Wednesday, February 16, 2011

Dreamkeepers Chapters 3 & 4

 I actually started to laugh out loud while reading a quotation from Devereaux on page 42. She describes the condition of her desk and how it gets that way. I was just pointing out to my coworker yesterday that I am embarrassed about the corner I call my work area. When I try and describe my job to other people they have a hard time understanding that I don’t sit at my desk, I can’t check my email or phone and I barely have time to breathe. Throughout the day I feel so involved in my lessons and spend every moment I am not teaching the whole class walking around helping students. I was laughing because I say “put it on my desk” several times throughout the day. When I finally have a moment to sit at about 4:15pm I have piles to take care of before I can even reach my computer. I often feel that the job requires a lot of paperwork without being given the time to complete the paperwork. Now there is not only paperwork but electronic work as well. The number of emails that pile up throughout the day takes about an hour just to sort through and reply. I then still have phone calls to return. As Devereaux mentions, I often feel that my job working with people, often turns into working with paper.

Valentine’s explanation for why she enjoys teaching African Americans made me consider the difficulties I have been having in my classroom. Valentine believes she can relate to her students and knows how they live and learn. Although there are certainly many similarities between my students and myself, there is an apparent difference between us. I grew up in a white suburban area, attending predominately white schools. The students I teach are African Americans living in the city. I do feel separated from them sometimes, as I cannot relate to experiences or beliefs they may have. I may look at something my students say or do and think of it as a sign of needing help. I often have to take a step back and make sure that I am not just seeing a cultural difference. Although this may get easier with more experience teaching in an urban school, there is no way to completely fill the gap between my students and myself.

1 comment:

  1. LeeAnn, First, I love your sentiment about the desk being covered with papers because mine is the same way! I too feel like there is no time to really do anything about them and when there finally is that moment, it is late into the evening and the custodians are coming through to kick me out of the building! One question that I have for you (or anyone) - how would you feel about an assistant? Do you think that would help with some of the work load or do you think that this would create too many hands in the pot? In my experience, teachers are autonomous and, personally, I prefer to be on my own, even with all the paperwork and other stuff that I alone get stuck with.

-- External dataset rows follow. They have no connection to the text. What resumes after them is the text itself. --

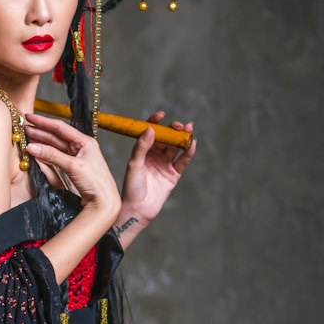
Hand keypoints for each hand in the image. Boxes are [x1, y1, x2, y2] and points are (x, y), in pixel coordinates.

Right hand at [24, 113, 119, 221]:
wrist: (103, 202)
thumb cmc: (96, 182)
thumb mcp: (73, 166)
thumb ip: (52, 156)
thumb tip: (32, 147)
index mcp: (84, 142)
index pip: (60, 128)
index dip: (43, 122)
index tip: (29, 118)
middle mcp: (79, 148)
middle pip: (55, 138)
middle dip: (39, 133)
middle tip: (23, 129)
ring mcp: (74, 159)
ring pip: (53, 149)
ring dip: (40, 145)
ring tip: (26, 141)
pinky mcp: (70, 170)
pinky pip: (54, 161)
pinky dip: (44, 158)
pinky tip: (35, 154)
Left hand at [119, 111, 196, 235]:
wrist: (138, 209)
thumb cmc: (131, 187)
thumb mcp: (134, 165)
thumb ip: (141, 147)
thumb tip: (150, 128)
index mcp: (142, 151)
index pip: (150, 132)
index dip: (156, 122)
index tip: (161, 115)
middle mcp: (154, 156)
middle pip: (166, 138)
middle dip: (173, 130)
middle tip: (178, 125)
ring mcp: (165, 164)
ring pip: (176, 147)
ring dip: (183, 138)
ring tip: (188, 129)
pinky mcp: (174, 175)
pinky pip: (182, 161)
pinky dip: (188, 152)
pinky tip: (192, 144)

    Regarding your second section: I too feel the same way often with some of my students. I often wonder how I will truly relate to students who are so different than me and also if they can relate to me at all. I have found that while we may have so many differences, there is usually at least one thing we have in common and that is what I latch onto. At my new school, I have a student who I was having a difficult time forming a relationship with. I found out that he is a baseball fan, as am I, and have used this small bit of knowledge for nearly everything with him. My attempts to reach him otherwise were not going so well. This one small commonality has maybe not made us relate to one another but we have been able to form a relationship. So I guess my new question and thought is, which is more important to being able to teach African American students (or any student who is different than you or me) - being able to relate and put yourself in their shoes, or finding a way to simply have a relationship? I am finding that I am more of the relationship type of teacher because, as you and I know, being able to relate to some of our students is somethig that may never really come to be.